Scientific classification
- Kingdom: Plantae
- Clade: Tracheophytes
- Clade: Angiosperms
- Clade: Eudicots
- Clade: Asterids
- Order: Asterales
- Family: Asteraceae
- Genus: Calycadenia
- Species: C. multiglandulosa
- Binomial name: Calycadenia multiglandulosa DC.
- Synonyms: Calycadenia bicolor Greene; Calycadenia campestris Greene; Calycadenia cephalotes DC.; Calycadenia hispida (Greene) Greene; Hemizonia cephalotes (DC.) Greene; Hemizonia hispida Greene;

= Calycadenia multiglandulosa =

- Genus: Calycadenia
- Species: multiglandulosa
- Authority: DC.
- Conservation status: G3
- Synonyms: Calycadenia bicolor Greene, Calycadenia campestris Greene, Calycadenia cephalotes DC., Calycadenia hispida (Greene) Greene, Hemizonia cephalotes (DC.) Greene, Hemizonia hispida Greene

Species of flowering plant

Calycadenia multiglandulosa is a species of flowering plant in the family Asteraceae, known by the common names sticky calycadenia and sticky western rosinweed.

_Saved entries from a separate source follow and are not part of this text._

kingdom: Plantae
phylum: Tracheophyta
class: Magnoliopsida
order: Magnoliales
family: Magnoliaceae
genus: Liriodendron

It is endemic to California, where it is a common in the Coast Ranges and in the Sierra Nevada Foothills from Shasta County to Kern County.

==Description==
This is an annual herb producing an erect, hairy, glandular stem up to 70 centimeters (28 inches) tall. The leaves are linear in shape and up to 8 centimeters long. The inflorescence is a series of dense clusters of flower heads surrounded by long, narrow bracts covered in obvious bulbous glands. The sticky, glandular flower head has a center of several disc florets surrounded by a few white, yellow, or red ray florets. Each ray floret has three lobes at the tip, the middle lobe being shortest. The fruit is an achene; those developing from the disc florets have a pappus of scales.